Parunag was even called to the palace by Sultan Abdul Hamid II sometime in the late 1880s or 1890s, and given the seal of the sultan to post over the door of his atelier. This seems like a great honor, but there was a dark side to it. Abdul Hamid was known as the “bloody sultan” for his massacres of Armenians. Wang said that Parunag told his children, Nuritza and Levon, that “you are called to the palace once to get the bag of gold, but when you are invited the second time, you never come home. We have to leave. You get the bag of gold but…”
Consequently, one day he suddenly took the children out for a walk, but instead took a ship to Varna, Bulgaria, where there was an aunt and uncle. Parunag’s wife had died previously in an accident. The children were placed in a French Catholic school, while Parunag went to Boston to see if it could be a suitable place for their new home.
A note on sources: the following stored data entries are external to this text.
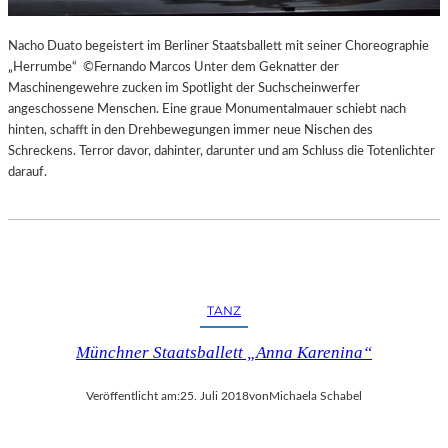
Nacho Duato begeistert im Berliner Staatsballett mit seiner Choreographie
„Herrumbe“ ©Fernando Marcos Unter dem Geknatter der
Maschinengewehre zucken im Spotlight der Suchscheinwerfer
angeschossene Menschen. Eine graue Monumentalmauer schiebt nach
hinten, schafft in den Drehbewegungen immer neue Nischen des
Schreckens. Terror davor, dahinter, darunter und am Schluss die Totenlichter
darauf.
TANZ
Münchner Staatsballett „Anna Karenina“
Veröffentlicht am:
25. Juli 2018
von
Michaela Schabel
Eventually, a Turkish man came to his place and said the sultan wanted to know why he left, and presented him with a second bag of gold to pay for him to come back home. Parunag felt that only in Cairo could he be safe from the sultan, so he went back to Bulgaria and took his children to Egypt, where he married again. Wang does not know why Parunag specifically was important enough to be invited back, or whether he had done anything to warrant being considered a threat to the Ottoman government.